REQUIRED WORK →
**a)** According to the forum thread about the lowercase token filter, why does the poster want case-sensitive search in addition to case-insensitive search? Answer in one to three sentences.
**b)** Set down word for word the part of the forum thread about the lowercase token filter that begins at the words "Our goal is" and ends after the words "Span Near Query.".

PROVIDED TEXT →
Lowercase Token Filter with preserve_original

zdeseb · July 21, 2015, 3:17pm

Is there any way how to apply lowercase token filter and preserve original tokens too?

Our goal is to be able to search terms case-insensitive (by Span Term and lowercased text) together with case-sensitive search (by Span Term and correct text with appropriate upper case characters - useful for example for abbreviations, company names, etc.) in the same for example Span Near Query.

Thanks,
Zdenek

jpountz · July 21, 2015, 5:33pm

The lowercase filter does not allow to do that. Besides such a approach would raise issues with term statistics. There is no other way to do what you want right now, but maybe it would be in the future if you indexed two fields (with a multi-fields) and then used Lucene's FieldMaskingSpanQuery to be able to build a SpanNearQuery across two fields. For it to work, we would need to expose FieldMaskingSpanQuery in elasticsearch first.

DATASET EXCERPTS →

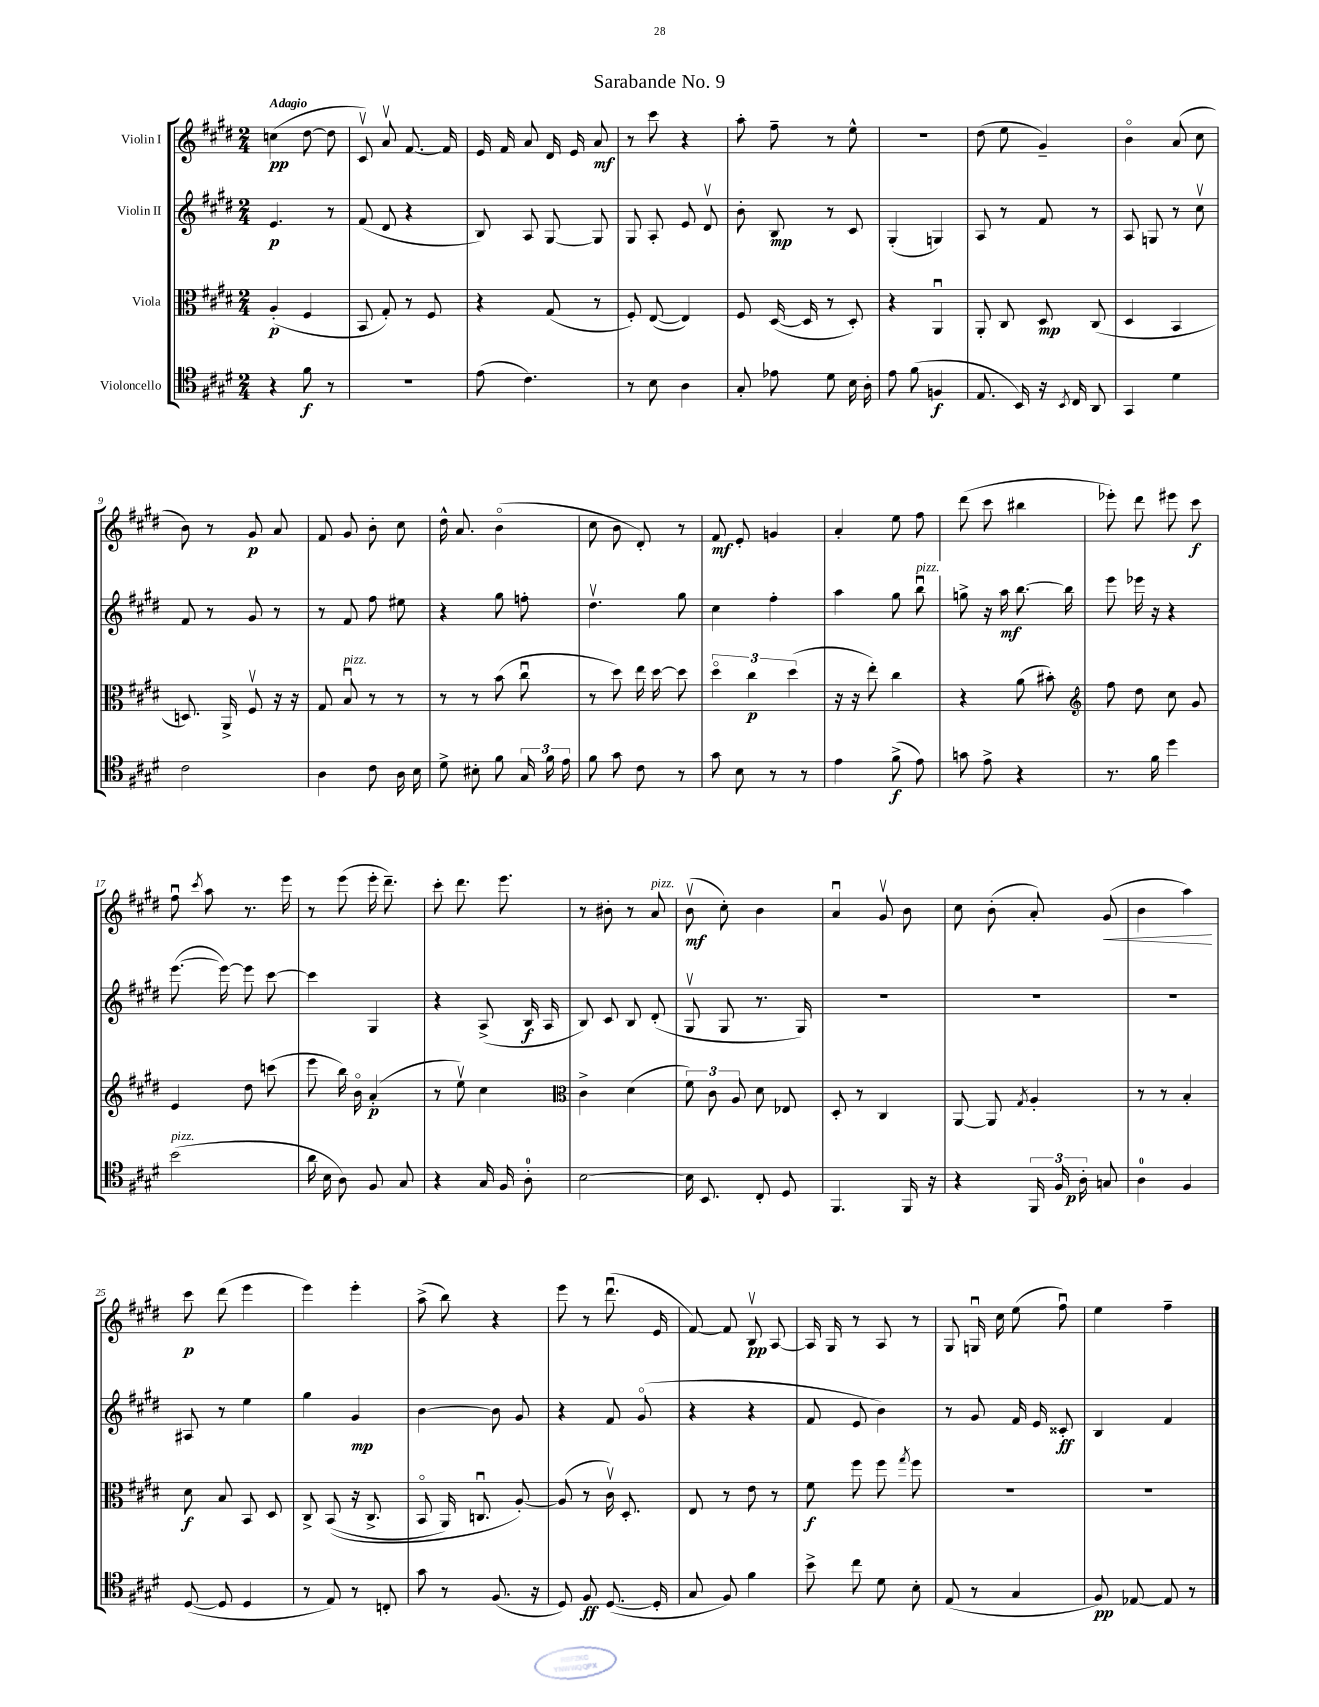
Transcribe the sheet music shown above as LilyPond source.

\header { title = "Sarabande No. 9" }
<<
\new StaffGroup <<
\new Staff = "s0" \with { instrumentName = "Violin I" } {
    \clef treble \key e \major \numericTimeSignature \time 2/4 \tempo "Adagio"
    \autoBeamOff c''4\pp( dis''8~ dis''8 |
    cis'8\upbow) a'8\upbow fis'8.~ fis'16 |
    e'16 fis'16 a'8 dis'16 e'16 a'8\mf |
    r8 cis'''8 r4 |
    a''8-. fis''8-- r8 e''8-^ |
    R2 |
    dis''8( e''8 gis'4--) |
    b'4\flageolet a'8( cis''8 |
    b'8) r8 gis'8\p a'8 |
    fis'8 gis'8 b'8-. cis''8 |
    dis''16-^ a'8. b'4\flageolet( |
    cis''8 b'8 dis'8-.) r8 |
    fis'8\mf e'8-. g'4 |
    a'4-. e''8 fis''8 |
    dis'''8( cis'''8 bis''4 |
    ees'''8-.) dis'''8 eis'''8 cis'''8\f |
    fis''8\downbow \acciaccatura { cis'''8 } a''8 r8. e'''16 |
    r8 e'''8( e'''16-. dis'''8.--) |
    cis'''8-. dis'''8. e'''8. |
    r8 bis'8-. r8 a'8^\markup { \italic "pizz." } |
    b'8\upbow\mf( cis''8-.) b'4 |
    a'4\downbow gis'8\upbow b'8 |
    cis''8 b'8-.( a'8-.) gis'8\<( |
    b'4 a''4\!) |
    cis'''8\p dis'''8( e'''4 |
    e'''4) e'''4-. |
    a''8->( b''8) r4 |
    e'''8 r8 dis'''8.\downbow( e'16 |
    fis'8~) fis'8 b8\upbow\pp a8~ |
    a16 gis16 r8 a8 r8 |
    gis8 g16\downbow cis''16 e''8( fis''8\downbow) |
    e''4 fis''4-- \bar "|." |
}
\new Staff = "s1" \with { instrumentName = "Violin II" } {
    \clef treble \key e \major \numericTimeSignature \time 2/4
    \autoBeamOff e'4.\p r8 |
    fis'8( dis'8 r4 |
    b8) a8 gis8~ gis8 |
    gis8 a8-. e'8 dis'8\upbow |
    b'8-. b8\mp r8 cis'8 |
    gis4-.( g4) |
    a8 r8 fis'8 r8 |
    a8 g8 r8 cis''8\upbow |
    fis'8 r8 gis'8 r8 |
    r8 fis'8 fis''8 eis''8 |
    r4 gis''8 f''8-. |
    dis''4.\upbow gis''8 |
    cis''4 fis''4-. |
    a''4 gis''8 b''8\downbow^\markup { \italic "pizz." } |
    g''8-> r16 a''16\mf b''8.~ b''16 |
    e'''8 ees'''16 r16 r4 |
    e'''8.~( e'''16~) e'''8 cis'''8~ |
    cis'''4 gis4 |
    r4 a8->( b16\f a16 |
    b8) cis'8 b8 dis'8-.( |
    gis8\upbow gis8 r8. gis16) |
    R2 |
    R2 |
    R2 |
    ais8 r8 e''4 |
    gis''4 gis'4\mp |
    b'4~ b'8 gis'8 |
    r4 fis'8 gis'8\flageolet( |
    r4 r4 |
    fis'8 e'8 b'4) |
    r8 gis'8 fis'16 e'16 cisis'8-.\ff |
    b4 fis'4 \bar "|." |
}
\new Staff = "s2" \with { instrumentName = "Viola" } {
    \clef alto \key e \major \numericTimeSignature \time 2/4
    \autoBeamOff a4-.\p( fis4 |
    b,8 gis8-.) r8 fis8 |
    r4 gis8( r8 |
    fis8-.) e8~( e4) |
    fis8 dis16~( dis16 r8 dis8-.) |
    r4 a,4\downbow |
    a,8-. cis8 dis8\mp cis8( |
    dis4 b,4 |
    d8.) a,16-> fis8\upbow r16 r16 |
    gis8 b8\downbow^\markup { \italic "pizz." } r8 r8 |
    r8 r8 b'8( cis''8\downbow |
    r8 dis''8) e''16 dis''16~ dis''8 |
    \tuplet 3/2 { dis''4\flageolet cis''4\p dis''4( } |
    r16 r16 e''8-.) cis''4 |
    r4 a'8( bis'8-.) |
    \clef treble fis''8 dis''8 cis''8 gis'8 |
    e'4 dis''8 c'''8( |
    e'''8 b''16) b'16\flageolet a'4-.\p( |
    r8 e''8\upbow) cis''4 |
    \clef alto cis'4-> dis'4( |
    \tuplet 3/2 { fis'8) cis'8 a8 } dis'8 ees8 |
    dis8-. r8 cis4 |
    a,8~ a,8 \acciaccatura { gis8 } a4-. |
    r8 r8 b4-. |
    dis'8\f b8 b,8 dis8 |
    cis8-> b,8(\( r16 cis8.-> |
    b,8\flageolet a,16) c8.\downbow a8~-.\) |
    a8( r8 cis'16\upbow) dis8.-. |
    e8 r8 e'8 r8 |
    fis'8\f fis''8 fis''8 \acciaccatura { gis''8 } fis''8 |
    R2 |
    R2 \bar "|." |
}
\new Staff = "s3" \with { instrumentName = "Violoncello" } {
    \clef tenor \key e \major \numericTimeSignature \time 2/4
    \autoBeamOff r4 fis'8\f r8 |
    R2 |
    e'8( cis'4.) |
    r8 b8 a4 |
    gis8-. ees'8 dis'8 b16 a16-. |
    e'8 fis'8( f4\f |
    e8. b,16) r16 \acciaccatura { b,8 } cis16 a,8 |
    gis,4 dis'4 |
    cis'2 |
    a4 cis'8 a16 b16 |
    dis'8-> bis8-. fis'8 \tuplet 3/2 { gis16 fis'16 e'16 } |
    fis'8 gis'8 cis'8 r8 |
    gis'8 b8 r8 r8 |
    e'4 fis'8->\f( e'8) |
    g'8 e'8-> r4 |
    r8. fis'16 dis''4 |
    b'2^\markup { \italic "pizz." }( |
    a'16 b16 a8) fis8 gis8 |
    r4 gis16 fis16 a8-0-. |
    b2~ |
    b16 b,8. cis8-. dis8 |
    fis,4. fis,16 r16 |
    r4 \tuplet 3/2 { fis,16 fis16 a16-.\p } g8 |
    a4-0 fis4 |
    dis8~( dis8 dis4 |
    r8 e8) r8 c8-. |
    gis'8 r8 fis8.( r16 |
    dis8) fis8\ff dis8.~( dis16-. |
    gis8 fis8) fis'4 |
    b'8-> cis''8 dis'8 b8-. |
    e8( r8 gis4 |
    fis8\pp) ees8~ ees8 r8 \bar "|." |
}
>>
>>
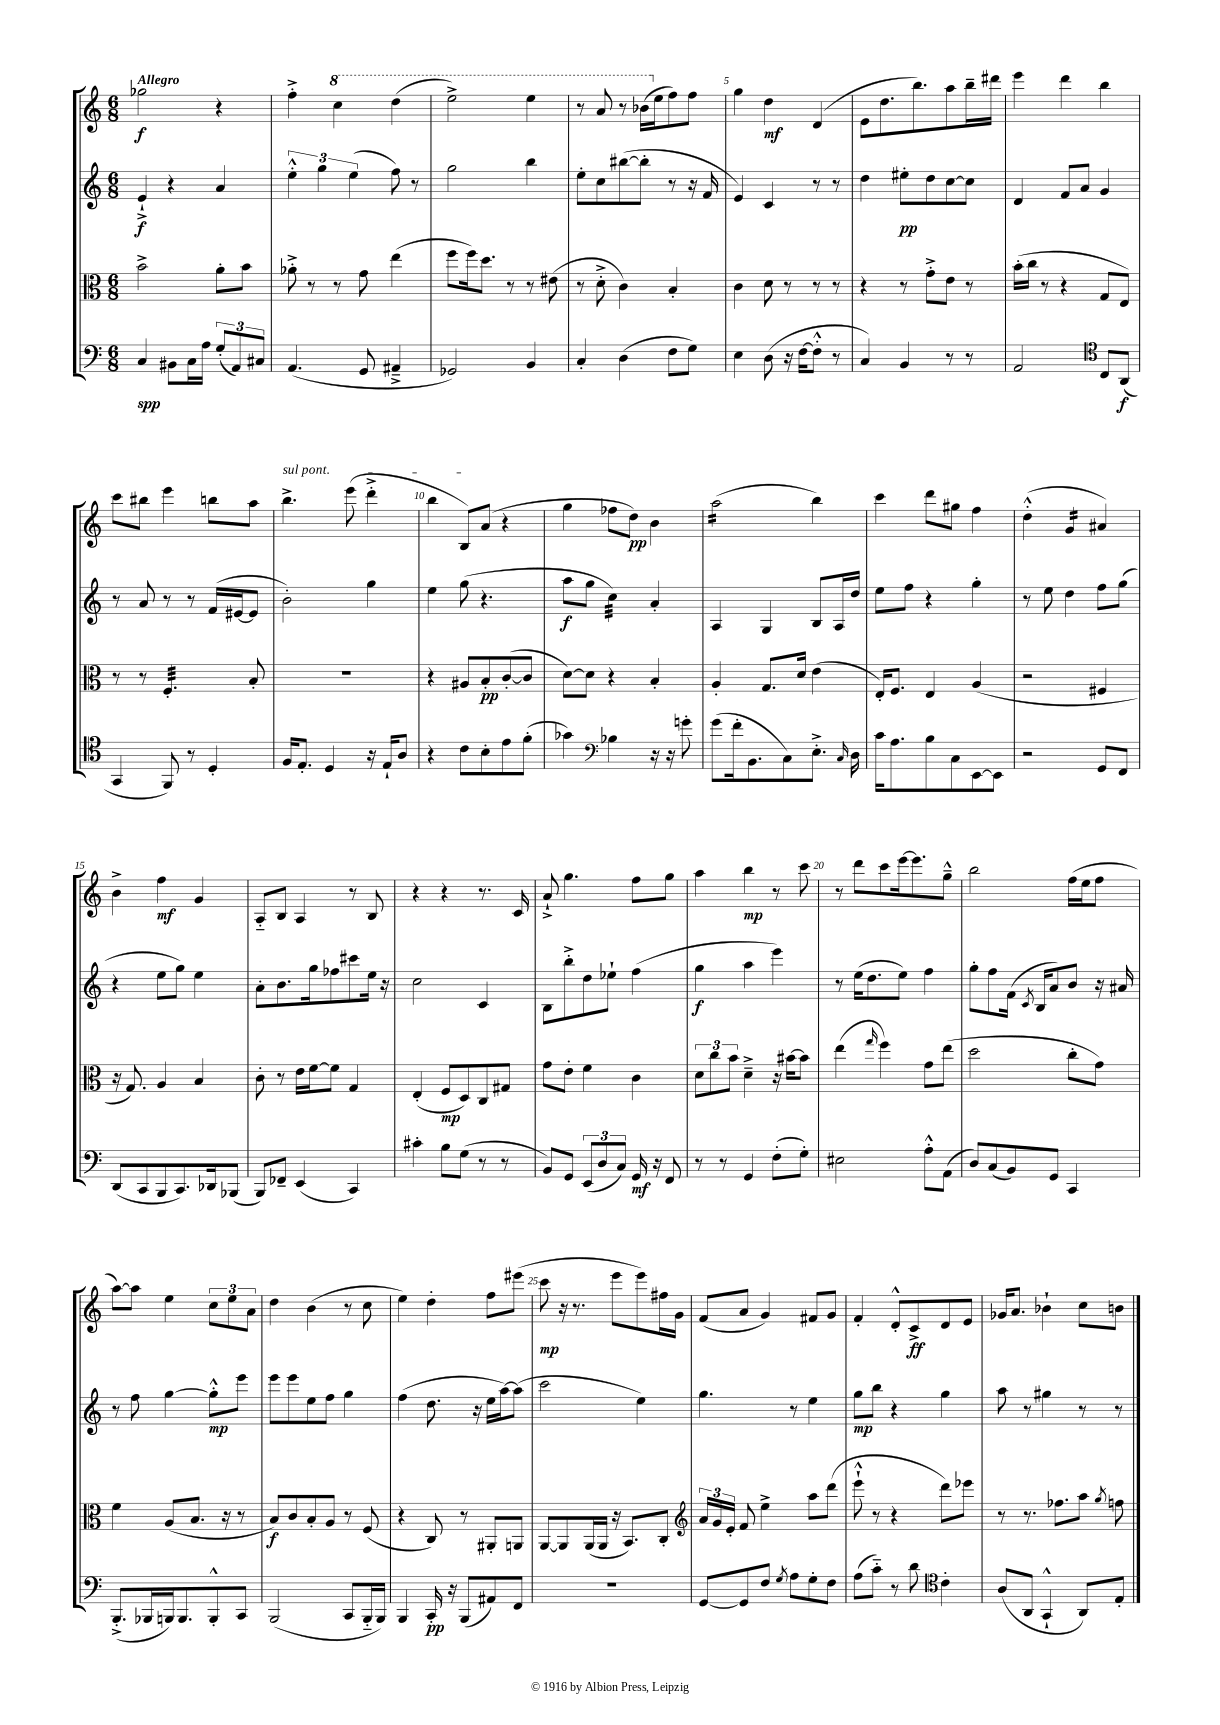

THE RESULTS →
**a)** Case-sensitive search on the correct text, with its proper upper-case characters, is useful for things like abbreviations and company names. The poster wants to use it together with case-insensitive search in the same query, such as a Span Near Query.

**b)**
Our goal is to be able to search terms case-insensitive (by Span Term and lowercased text) together with case-sensitive search (by Span Term and correct text with appropriate upper case characters - useful for example for abbreviations, company names, etc.) in the same for example Span Near Query.